Several provisions of immigration law assist the alien in maintaining nonimmigrant status beyond the statutory limitations until application for adjustment of status to legal permanent residency.

First, the nonimmigrant visa status may be extended beyond the statutory limit when the alien is a beneficiary of an approved employment-based immigration petition and is subject to per country limitations.  In this situation, the alien may apply for a one-time extension of nonimmigrant status that is valid until the application for adjustment of status has been adjudicated. 

Second, an H-1B alien may extend one's status in one-year increments beyond the six-year limit if 365 days have elapsed since the filing of either a labor certification application or an

employment-based immigrant visa petition on the alien's behalf.  The extensions continue until the adjustment of status application has been adjudicated.  

If the alien is unable to take advantage of the above two laws, other immigration provisions enable an alien who has acquired unlawful presence in the United States to apply for adjustment of status.  Under the Legal Immigration Family Equity (LIFE) Act Amendments of 2000, an alien who has violated the terms of his lawful status in the United States or has entered the United States illegally may apply for adjustment of status under INA § 245(i) as long as the alien is the beneficiary of a visa petition under INA § 204 (e.g. Form I-140 for employment-based petitions or Form I-130 for family-based petitions) or an application for labor certification filed on or before April 30, 2001. 

The alien must pay a penalty fee of $1,000 along with the application to adjust status.  Alien beneficiaries of labor certifications applications or immigrant visa petitions that were filed subsequent to January 14, 1998 through April 30, 2001, must also demonstrate that they were physically present in the United States on December 21, 2001, the date the LIFE Act was enacted.  Other types of applications and petitions - such as asylum applications, diversity visa applications and diversity visa lottery-winning letters - do not serve to grandfather the alien for purposes of § 245(i).

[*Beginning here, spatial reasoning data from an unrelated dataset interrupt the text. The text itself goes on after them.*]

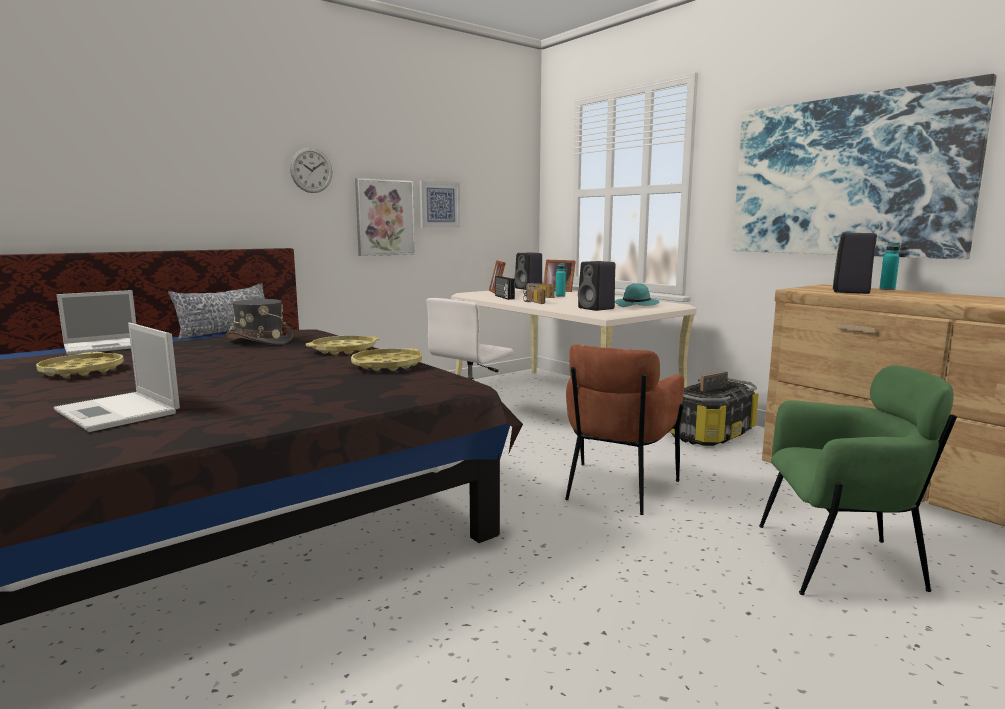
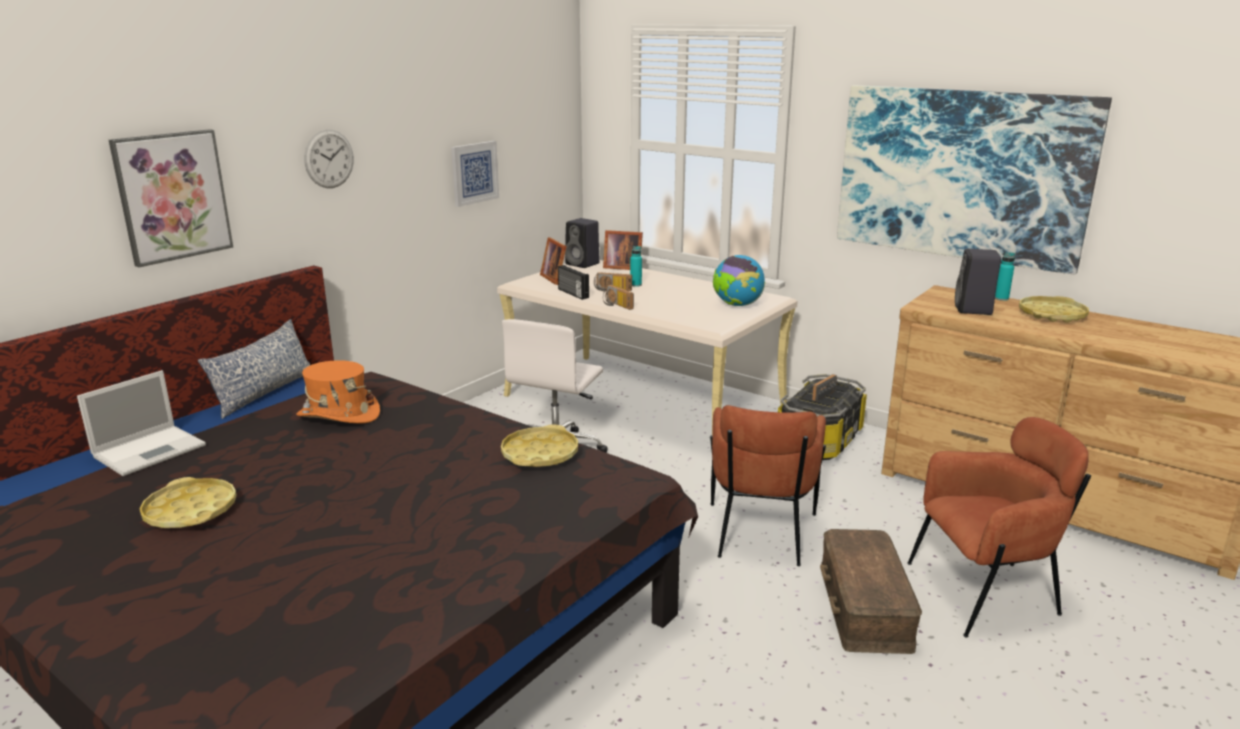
camera: 15 degrees left, 10 degrees up
(119, 412) = (337, 587): laptop -> none
(259, 341) = (338, 415): grey hat -> orange hat
(344, 350) = (461, 425): yellow tray -> yellow tray (1052, 314)
(384, 217) = (415, 202): picture -> picture (172, 196)
(597, 308) = (700, 317): black speaker -> none
(637, 305) = (737, 305): turquoise hat -> globe
(697, 554) = (866, 607): none -> brown storage box
(840, 561) = (985, 593): green armchair -> brown armchair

Also, under INA § 245(k) certain aliens who: (1) were lawfully admitted to the United States and who (2) are eligible to receive an employment-based immigrant visa under INA § 203(b), paragraphs (1), (2), or (3), or § 203(b)(4), in the case of a §101(a)(27)(C) religious worker, are

eligible to apply for adjustment provided that subsequent to their admission they have not, for an aggregate period of more than 180 days, failed to continuously maintain a lawful status, engaged in unauthorized employment, or otherwise violated the terms and conditions of their admission.

Because of these considerations, the alien and the employer should quickly commence the process of applying for legal permanent residency so that they do not fall into the many potential traps created by the complicated web of new immigration laws.